Goal of the exercise: Copy the text of every item below word for word, and leave the pictures out of your answer.

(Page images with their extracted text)
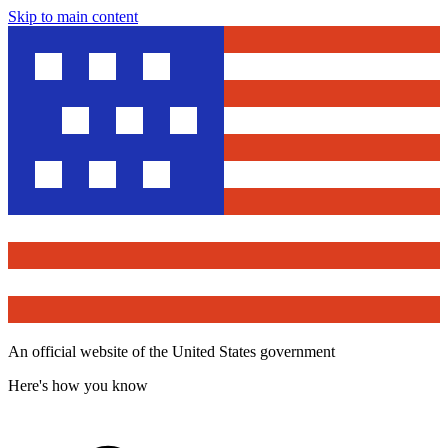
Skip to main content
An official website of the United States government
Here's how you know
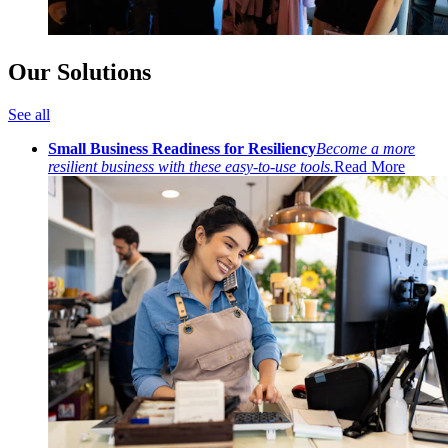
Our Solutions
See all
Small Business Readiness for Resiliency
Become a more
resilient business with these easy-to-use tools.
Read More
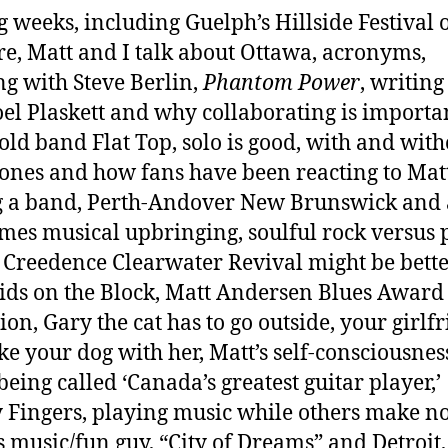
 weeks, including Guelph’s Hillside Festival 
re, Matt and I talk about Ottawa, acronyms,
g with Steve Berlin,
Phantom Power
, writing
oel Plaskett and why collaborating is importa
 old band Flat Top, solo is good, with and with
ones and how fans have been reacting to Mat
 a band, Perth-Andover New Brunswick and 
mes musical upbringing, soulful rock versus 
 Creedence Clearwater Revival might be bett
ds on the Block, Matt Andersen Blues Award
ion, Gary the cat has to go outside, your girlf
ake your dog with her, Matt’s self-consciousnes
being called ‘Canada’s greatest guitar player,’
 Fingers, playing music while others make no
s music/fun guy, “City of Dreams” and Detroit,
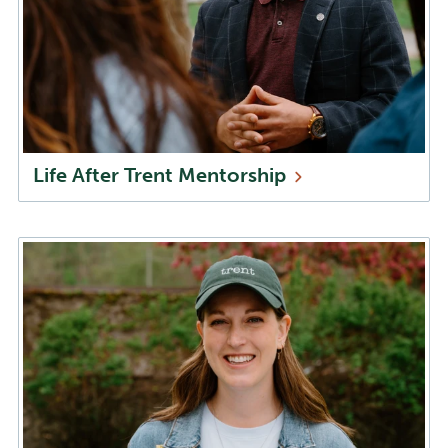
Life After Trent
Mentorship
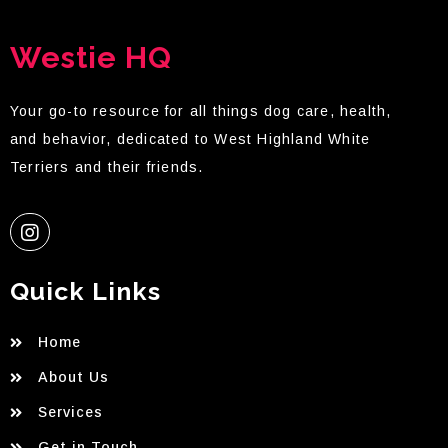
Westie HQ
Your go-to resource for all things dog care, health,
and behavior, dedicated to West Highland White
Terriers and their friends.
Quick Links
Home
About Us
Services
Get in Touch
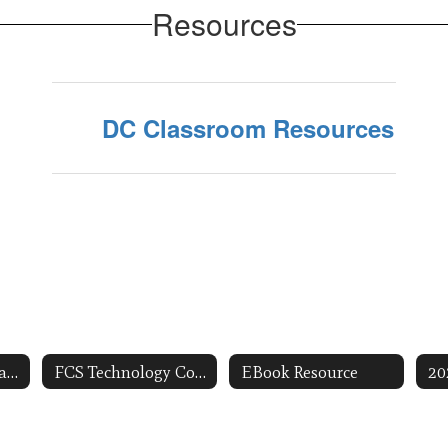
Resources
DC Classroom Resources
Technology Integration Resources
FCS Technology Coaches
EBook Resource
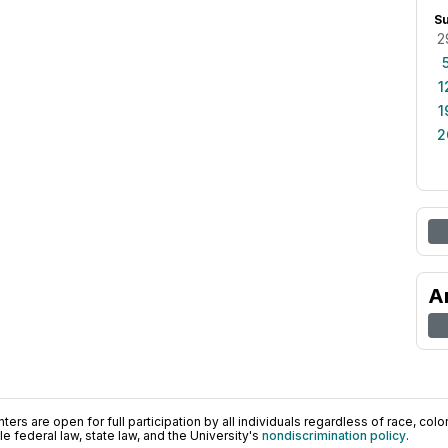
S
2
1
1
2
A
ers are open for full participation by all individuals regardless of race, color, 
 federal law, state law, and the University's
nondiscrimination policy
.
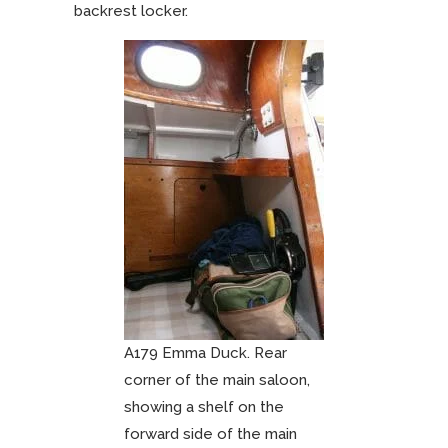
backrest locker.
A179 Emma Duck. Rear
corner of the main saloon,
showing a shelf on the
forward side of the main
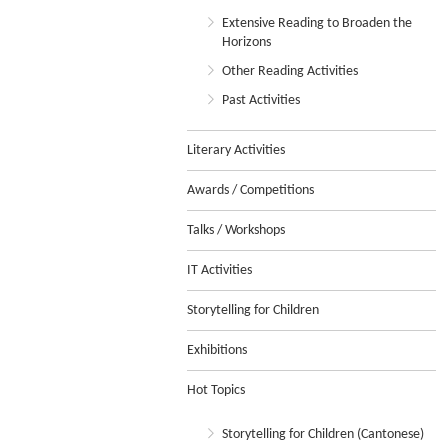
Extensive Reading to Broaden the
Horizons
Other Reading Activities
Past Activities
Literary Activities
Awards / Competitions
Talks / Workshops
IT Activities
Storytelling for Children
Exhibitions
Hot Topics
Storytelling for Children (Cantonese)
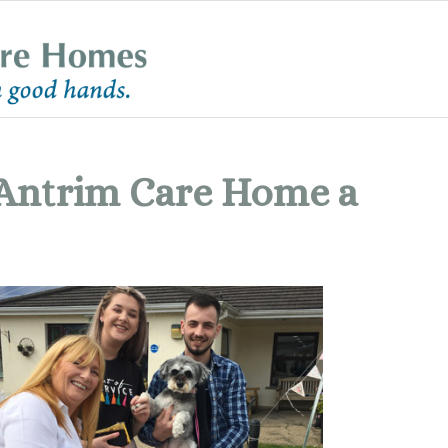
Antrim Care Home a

Finished exercise:
Skip to main content
An official website of the United States government
Here's how you know
Our Solutions
See all
Small Business Readiness for Resiliency
Become a more
resilient business with these easy-to-use tools.
Read More
 weeks, including Guelph’s Hillside Festival 
re, Matt and I talk about Ottawa, acronyms,
g with Steve Berlin,
Phantom Power
, writing
oel Plaskett and why collaborating is importa
 old band Flat Top, solo is good, with and with
ones and how fans have been reacting to Mat
 a band, Perth-Andover New Brunswick and 
mes musical upbringing, soulful rock versus 
 Creedence Clearwater Revival might be bett
ds on the Block, Matt Andersen Blues Award
ion, Gary the cat has to go outside, your girlf
ake your dog with her, Matt’s self-consciousnes
being called ‘Canada’s greatest guitar player,’
 Fingers, playing music while others make no
s music/fun guy, “City of Dreams” and Detroit,
Life After Trent
Mentorship
Westie HQ
Your go-to resource for all things dog care, health,
and behavior, dedicated to West Highland White
Terriers and their friends.
Quick Links
Home
About Us
Services
Get in Touch
Resources
DC Classroom Resources
Technology Integration Resources
FCS Technology Coaches
EBook Resource
S
2
1
1
2
A
ers are open for full participation by all individuals regardless of race, color, 
 federal law, state law, and the University's
nondiscrimination policy
.
backrest locker.
A179 Emma Duck. Rear
corner of the main saloon,
showing a shelf on the
forward side of the main
Extensive Reading to Broaden the
Horizons
Other Reading Activities
Past Activities
Literary Activities
Awards / Competitions
Talks / Workshops
IT Activities
Storytelling for Children
Exhibitions
Hot Topics
Storytelling for Children (Cantonese)
Antrim Care Home a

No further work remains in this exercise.